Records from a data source
┌──

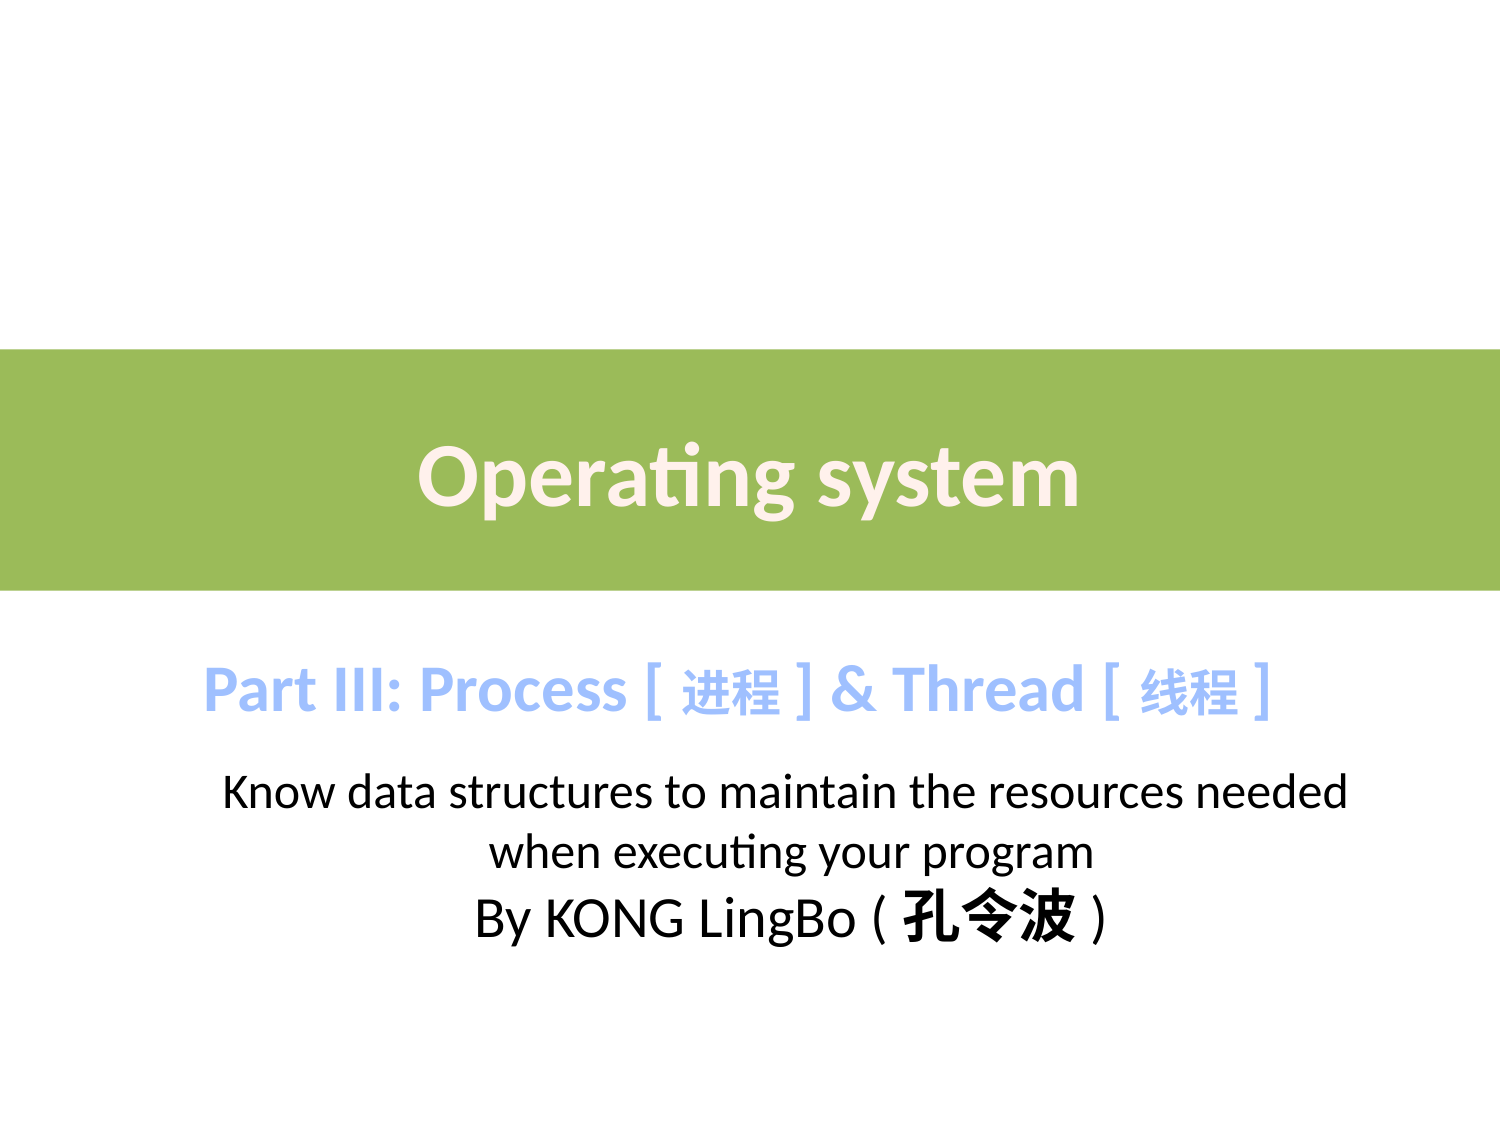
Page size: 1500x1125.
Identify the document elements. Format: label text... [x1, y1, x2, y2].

title Operating system [0, 349, 1500, 591]
text_box Know data structures to maintain the resources needed when executing your program By KONG LingBo (孔令波) [207, 751, 1376, 957]
subtitle Part III: Process [进程] & Thread [线程] [82, 637, 1395, 925]
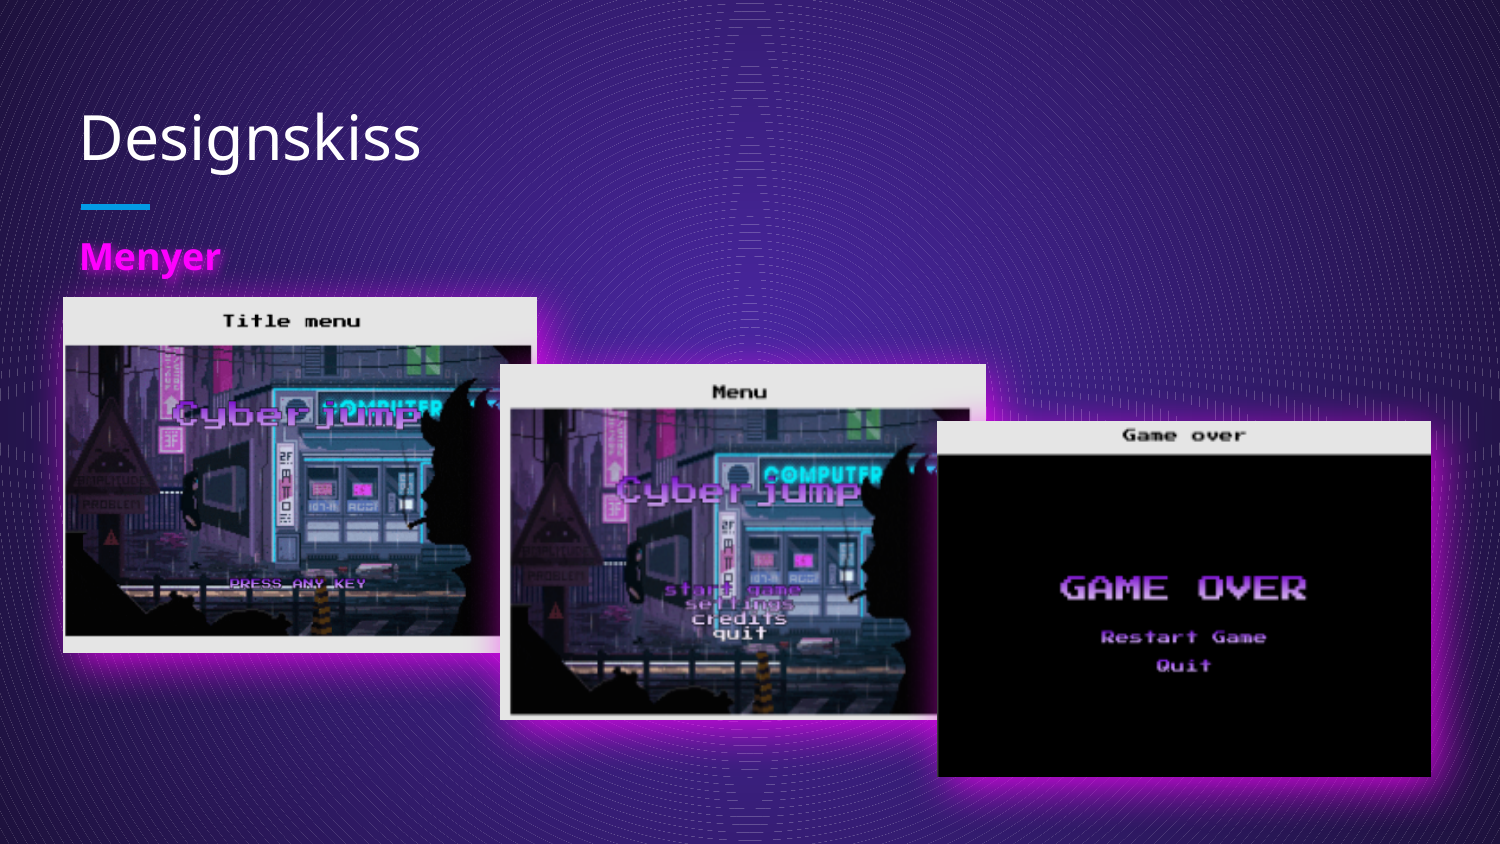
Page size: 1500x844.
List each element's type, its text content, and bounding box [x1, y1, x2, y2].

title Designskiss [63, 75, 1437, 188]
list Menyer [63, 210, 240, 275]
picture [63, 297, 1431, 778]
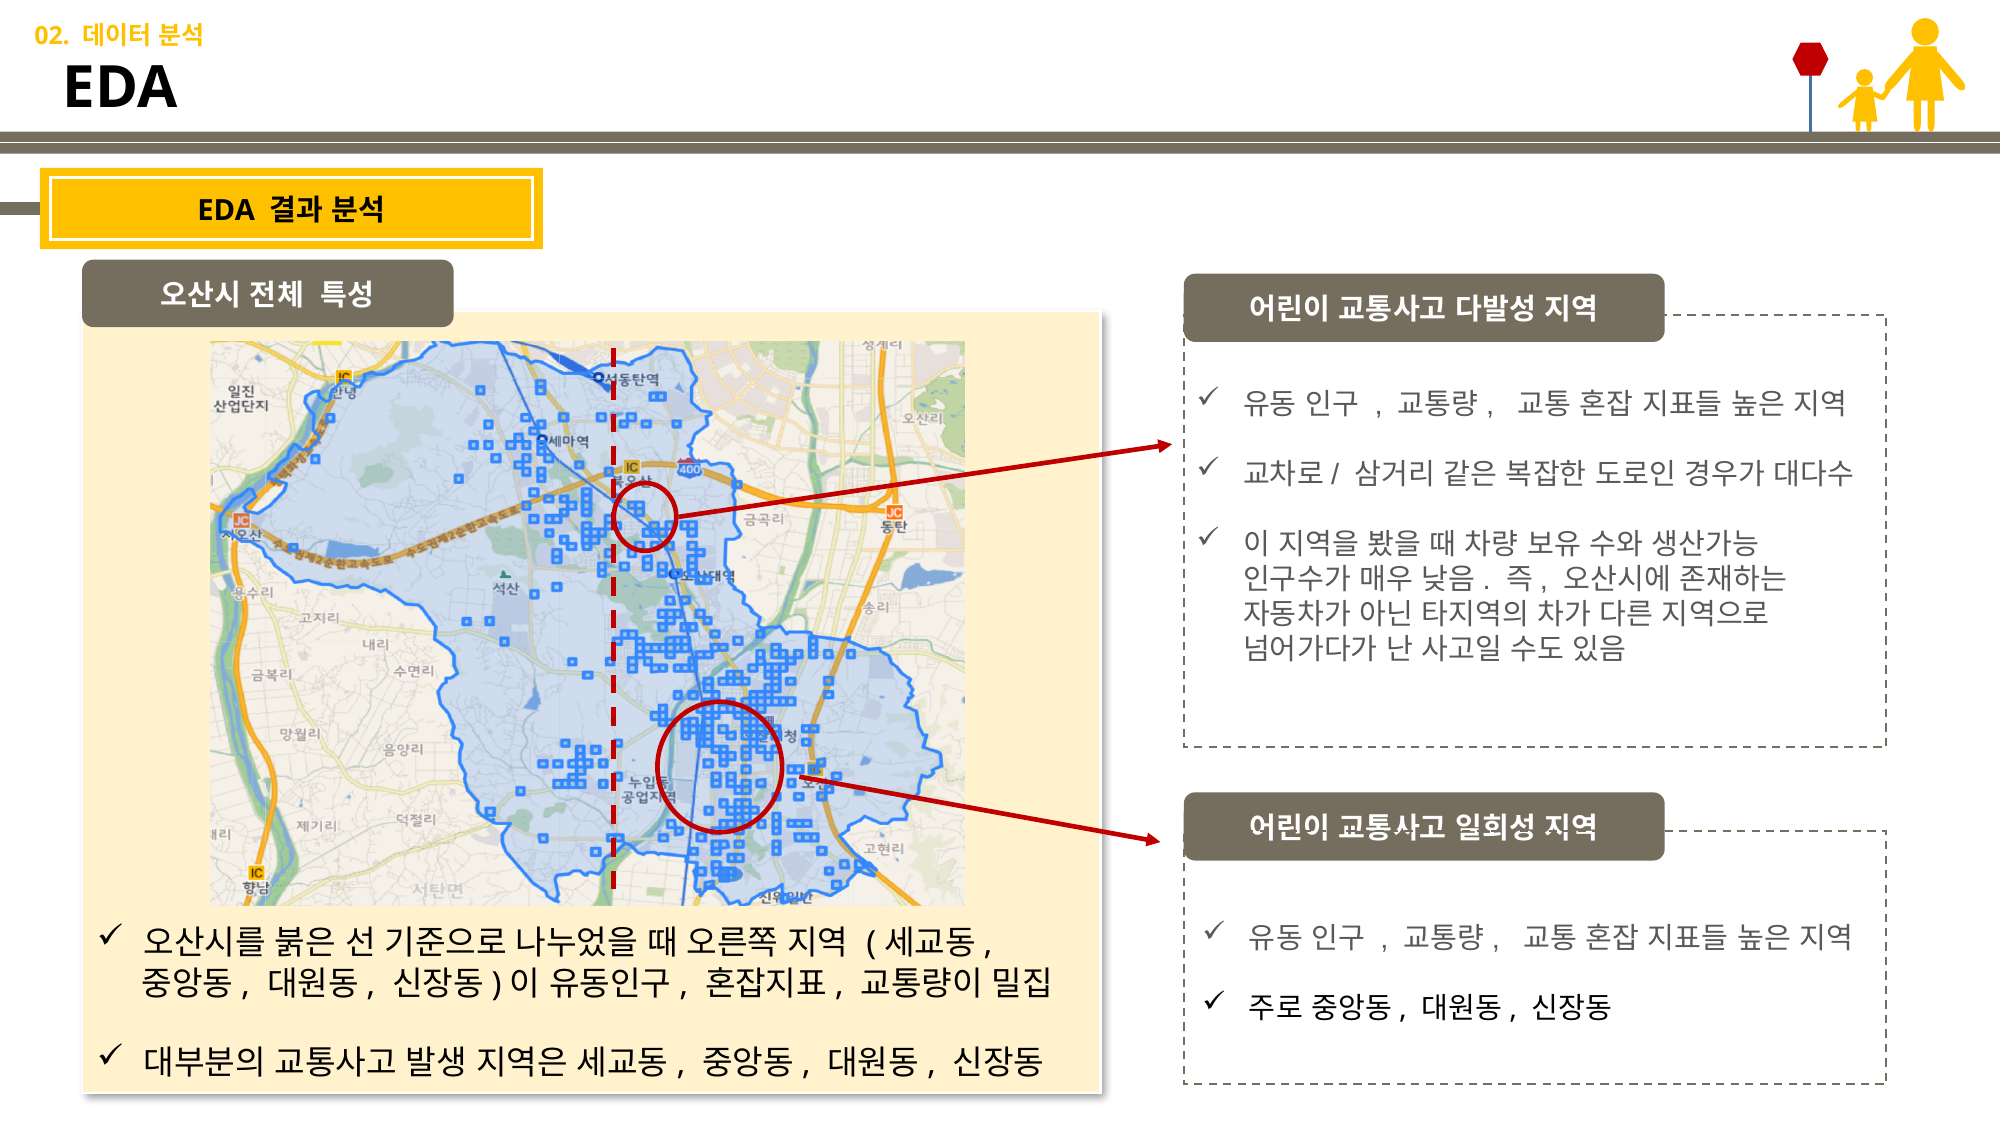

└──

### WHAT YOU WILL DO
From the line containing "Identify the document" down to the last line of the entries above, retype each line exactly as it stands, but skip the pictures.

### REPLY TO THE EXERCISE
Identify the document elements. Format: label text... [x1, y1, x2, y2].

title Operating system [0, 349, 1500, 591]
text_box Know data structures to maintain the resources needed when executing your program By KONG LingBo (孔令波) [207, 751, 1376, 957]
subtitle Part III: Process [进程] & Thread [线程] [82, 637, 1395, 925]
Page size: 1500x844.
List each element's type, its text content, and bounding box [x1, y1, x2, y2].

title Designskiss [63, 75, 1437, 188]
list Menyer [63, 210, 240, 275]
picture [63, 297, 1431, 778]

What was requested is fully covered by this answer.